═════ Data for this exercise ═════
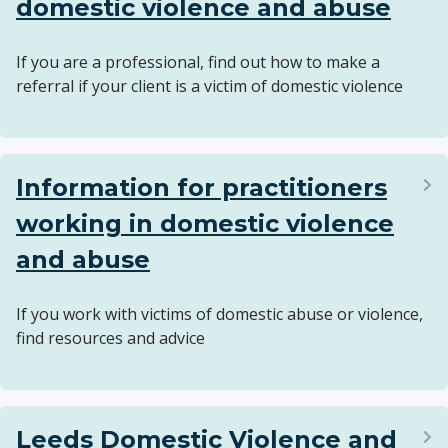
domestic violence and abuse
If you are a professional, find out how to make a
referral if your client is a victim of domestic violence
Information for practitioners
working in domestic violence
and abuse
If you work with victims of domestic abuse or violence,
find resources and advice
Leeds Domestic Violence and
═════
Instructions for the task: Starting at the beginning of the data and ending after the line that contains "find resources and advice", reproduce the text with "practitioners" swapped for "professionals" and everything else unchanged. Leave the pictures out of your answer.

Solution for this exercise:
domestic violence and abuse
If you are a professional, find out how to make a
referral if your client is a victim of domestic violence
Information for professionals
working in domestic violence
and abuse
If you work with victims of domestic abuse or violence,
find resources and advice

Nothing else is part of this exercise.